The program is an important new step in an already ongoing project focused on the search for extrasolar planets, one in which CATA has had a fair amount of success: their scientists have found more than 20 of the 400 newly discovered planets.

CATA director María Teresa Ruiz highlighted the importance of the project at a time when Chile is making leaps in its astronomical agenda. “Five years ago we had another project, extrasolar and exoplanets weren’t an issue. But today it’s very important and there are people working on this in all the universities in Chile. In addition we have new instruments that can help us study the universe such as telescopes and antennas,” she said.

One such tool in the search for life elsewhere is the Atacama Large Millimeter Array (ALMA), which began operating at the end of last year and is the foremost telescope of its kind in the world. As part of the project CATA will be allocating funds for Chilean astronomers to have access to resources such as ALMA. Ruiz explained that Chilean astronomers would be able to study the chemical makeup of the universe and determine the places that life may be possible or analyze different chemicals that don’t exist on Earth.
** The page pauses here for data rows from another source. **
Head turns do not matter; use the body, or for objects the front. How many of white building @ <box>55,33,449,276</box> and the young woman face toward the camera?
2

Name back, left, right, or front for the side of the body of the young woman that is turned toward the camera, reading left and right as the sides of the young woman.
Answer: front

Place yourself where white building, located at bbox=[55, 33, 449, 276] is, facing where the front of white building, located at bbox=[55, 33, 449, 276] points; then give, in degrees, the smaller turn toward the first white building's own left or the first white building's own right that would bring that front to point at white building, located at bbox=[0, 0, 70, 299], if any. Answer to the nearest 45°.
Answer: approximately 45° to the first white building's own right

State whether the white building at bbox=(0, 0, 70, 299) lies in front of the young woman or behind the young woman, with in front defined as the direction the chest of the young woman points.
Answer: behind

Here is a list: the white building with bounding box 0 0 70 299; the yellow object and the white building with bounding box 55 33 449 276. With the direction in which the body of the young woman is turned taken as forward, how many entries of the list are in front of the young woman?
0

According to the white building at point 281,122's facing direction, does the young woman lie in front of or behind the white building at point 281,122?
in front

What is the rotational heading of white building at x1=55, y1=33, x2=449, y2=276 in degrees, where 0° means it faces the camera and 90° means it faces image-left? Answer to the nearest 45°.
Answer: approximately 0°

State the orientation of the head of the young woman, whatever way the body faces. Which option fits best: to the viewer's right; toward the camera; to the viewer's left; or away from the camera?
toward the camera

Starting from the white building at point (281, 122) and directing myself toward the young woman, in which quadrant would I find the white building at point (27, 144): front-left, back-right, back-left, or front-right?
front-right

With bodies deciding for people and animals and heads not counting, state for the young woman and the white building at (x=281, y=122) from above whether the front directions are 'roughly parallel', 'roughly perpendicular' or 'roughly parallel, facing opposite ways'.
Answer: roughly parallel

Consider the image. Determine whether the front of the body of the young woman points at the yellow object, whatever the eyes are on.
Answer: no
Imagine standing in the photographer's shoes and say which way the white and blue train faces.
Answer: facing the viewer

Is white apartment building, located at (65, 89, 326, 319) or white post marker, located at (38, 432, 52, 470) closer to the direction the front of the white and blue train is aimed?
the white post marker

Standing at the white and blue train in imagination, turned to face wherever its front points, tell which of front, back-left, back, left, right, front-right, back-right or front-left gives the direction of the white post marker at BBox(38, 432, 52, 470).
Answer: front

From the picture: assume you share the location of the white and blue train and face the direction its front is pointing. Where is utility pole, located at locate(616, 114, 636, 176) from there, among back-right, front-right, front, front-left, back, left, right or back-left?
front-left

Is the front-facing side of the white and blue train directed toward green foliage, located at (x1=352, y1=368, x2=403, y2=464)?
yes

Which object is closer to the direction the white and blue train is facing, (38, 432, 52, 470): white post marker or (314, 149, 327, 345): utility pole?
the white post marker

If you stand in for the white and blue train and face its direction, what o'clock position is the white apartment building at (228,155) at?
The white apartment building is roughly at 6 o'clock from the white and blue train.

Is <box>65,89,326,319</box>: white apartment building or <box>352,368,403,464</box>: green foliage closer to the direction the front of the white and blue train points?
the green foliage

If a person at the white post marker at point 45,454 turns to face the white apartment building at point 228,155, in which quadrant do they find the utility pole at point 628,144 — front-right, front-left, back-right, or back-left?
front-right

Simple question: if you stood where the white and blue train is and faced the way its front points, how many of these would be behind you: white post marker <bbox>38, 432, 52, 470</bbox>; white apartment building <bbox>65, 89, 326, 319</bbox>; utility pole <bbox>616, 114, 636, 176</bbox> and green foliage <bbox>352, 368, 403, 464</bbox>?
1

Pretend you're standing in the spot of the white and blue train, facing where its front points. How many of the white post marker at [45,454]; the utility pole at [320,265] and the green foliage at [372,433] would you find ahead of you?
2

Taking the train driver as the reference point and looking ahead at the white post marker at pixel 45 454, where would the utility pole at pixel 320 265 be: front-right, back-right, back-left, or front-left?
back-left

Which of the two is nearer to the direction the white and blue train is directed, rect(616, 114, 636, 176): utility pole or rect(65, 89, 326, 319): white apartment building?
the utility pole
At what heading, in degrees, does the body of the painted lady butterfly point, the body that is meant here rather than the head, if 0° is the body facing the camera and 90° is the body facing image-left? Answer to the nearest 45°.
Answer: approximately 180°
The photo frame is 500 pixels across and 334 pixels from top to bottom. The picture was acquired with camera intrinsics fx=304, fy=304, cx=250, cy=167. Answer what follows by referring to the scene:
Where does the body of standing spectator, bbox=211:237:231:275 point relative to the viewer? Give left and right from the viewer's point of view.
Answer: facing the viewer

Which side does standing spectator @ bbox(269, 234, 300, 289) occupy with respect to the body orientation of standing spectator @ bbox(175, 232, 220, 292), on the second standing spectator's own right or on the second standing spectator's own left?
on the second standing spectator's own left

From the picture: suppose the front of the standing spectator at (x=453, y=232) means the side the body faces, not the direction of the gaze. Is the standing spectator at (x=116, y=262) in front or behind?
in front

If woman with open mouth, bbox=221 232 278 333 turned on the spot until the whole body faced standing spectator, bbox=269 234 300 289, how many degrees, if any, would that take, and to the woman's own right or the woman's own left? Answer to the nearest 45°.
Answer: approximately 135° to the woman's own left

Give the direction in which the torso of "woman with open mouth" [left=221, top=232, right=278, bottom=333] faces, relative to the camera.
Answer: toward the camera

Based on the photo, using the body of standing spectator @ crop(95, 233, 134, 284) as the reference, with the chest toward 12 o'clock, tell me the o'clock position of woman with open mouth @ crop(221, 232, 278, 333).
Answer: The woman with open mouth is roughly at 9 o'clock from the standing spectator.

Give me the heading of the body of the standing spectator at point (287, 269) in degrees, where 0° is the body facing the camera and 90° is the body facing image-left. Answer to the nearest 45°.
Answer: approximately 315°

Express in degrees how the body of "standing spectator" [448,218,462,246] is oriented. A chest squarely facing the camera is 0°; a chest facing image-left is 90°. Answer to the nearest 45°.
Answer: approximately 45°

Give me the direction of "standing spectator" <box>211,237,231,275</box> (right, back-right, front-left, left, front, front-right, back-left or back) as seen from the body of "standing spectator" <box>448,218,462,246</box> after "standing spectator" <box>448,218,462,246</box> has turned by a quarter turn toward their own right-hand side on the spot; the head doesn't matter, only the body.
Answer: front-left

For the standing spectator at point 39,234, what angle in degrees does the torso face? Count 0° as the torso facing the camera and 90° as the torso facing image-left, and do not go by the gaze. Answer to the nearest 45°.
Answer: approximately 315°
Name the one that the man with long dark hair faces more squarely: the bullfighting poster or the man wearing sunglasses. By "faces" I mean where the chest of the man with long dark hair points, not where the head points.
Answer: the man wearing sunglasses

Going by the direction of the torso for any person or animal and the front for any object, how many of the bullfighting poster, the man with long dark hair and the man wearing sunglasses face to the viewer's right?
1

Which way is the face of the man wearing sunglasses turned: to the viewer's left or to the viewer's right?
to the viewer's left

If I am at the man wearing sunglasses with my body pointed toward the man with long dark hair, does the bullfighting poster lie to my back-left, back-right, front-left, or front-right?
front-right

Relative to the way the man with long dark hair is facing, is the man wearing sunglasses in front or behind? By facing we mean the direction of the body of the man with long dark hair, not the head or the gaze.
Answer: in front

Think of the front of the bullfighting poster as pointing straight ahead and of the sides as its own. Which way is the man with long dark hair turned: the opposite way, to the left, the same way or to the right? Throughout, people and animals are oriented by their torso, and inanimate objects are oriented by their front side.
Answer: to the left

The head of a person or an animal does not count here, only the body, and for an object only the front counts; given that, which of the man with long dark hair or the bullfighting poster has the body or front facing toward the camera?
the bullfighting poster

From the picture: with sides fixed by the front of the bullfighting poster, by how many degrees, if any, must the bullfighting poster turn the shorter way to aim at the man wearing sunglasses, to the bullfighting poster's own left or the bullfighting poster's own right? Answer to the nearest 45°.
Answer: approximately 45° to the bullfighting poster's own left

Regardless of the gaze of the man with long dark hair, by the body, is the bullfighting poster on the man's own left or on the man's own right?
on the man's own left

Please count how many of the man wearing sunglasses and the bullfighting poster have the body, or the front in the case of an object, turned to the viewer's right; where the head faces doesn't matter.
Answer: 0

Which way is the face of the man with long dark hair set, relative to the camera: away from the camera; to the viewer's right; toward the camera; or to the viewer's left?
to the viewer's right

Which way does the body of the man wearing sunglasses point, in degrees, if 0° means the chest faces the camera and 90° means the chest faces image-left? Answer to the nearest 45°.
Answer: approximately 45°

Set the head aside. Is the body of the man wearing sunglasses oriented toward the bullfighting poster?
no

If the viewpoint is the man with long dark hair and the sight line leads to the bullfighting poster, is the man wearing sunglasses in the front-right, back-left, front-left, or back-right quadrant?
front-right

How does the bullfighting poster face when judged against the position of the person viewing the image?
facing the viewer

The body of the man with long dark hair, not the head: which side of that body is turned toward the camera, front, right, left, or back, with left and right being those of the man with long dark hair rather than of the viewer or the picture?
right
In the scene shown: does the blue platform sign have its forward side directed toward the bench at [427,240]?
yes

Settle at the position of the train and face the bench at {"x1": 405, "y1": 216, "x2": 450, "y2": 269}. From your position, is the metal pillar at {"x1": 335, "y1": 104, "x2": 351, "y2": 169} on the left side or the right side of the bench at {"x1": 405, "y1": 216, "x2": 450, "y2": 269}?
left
She referenced carbon 60 as an example of the kind of pioneering work that could give Chile an important edge in both science and business: a chemical compound discovered in a dying star in the Magellanic Galaxy that was copied and fabricated by scientists. “Today,” she said, “it’s part of many high tech devices.”

CATA is made up of nearly 80% of Chile’s astronomers hailing from its most prestigious universities, including Universidad Católica, Universidad de Chile and Universidad de Concepción.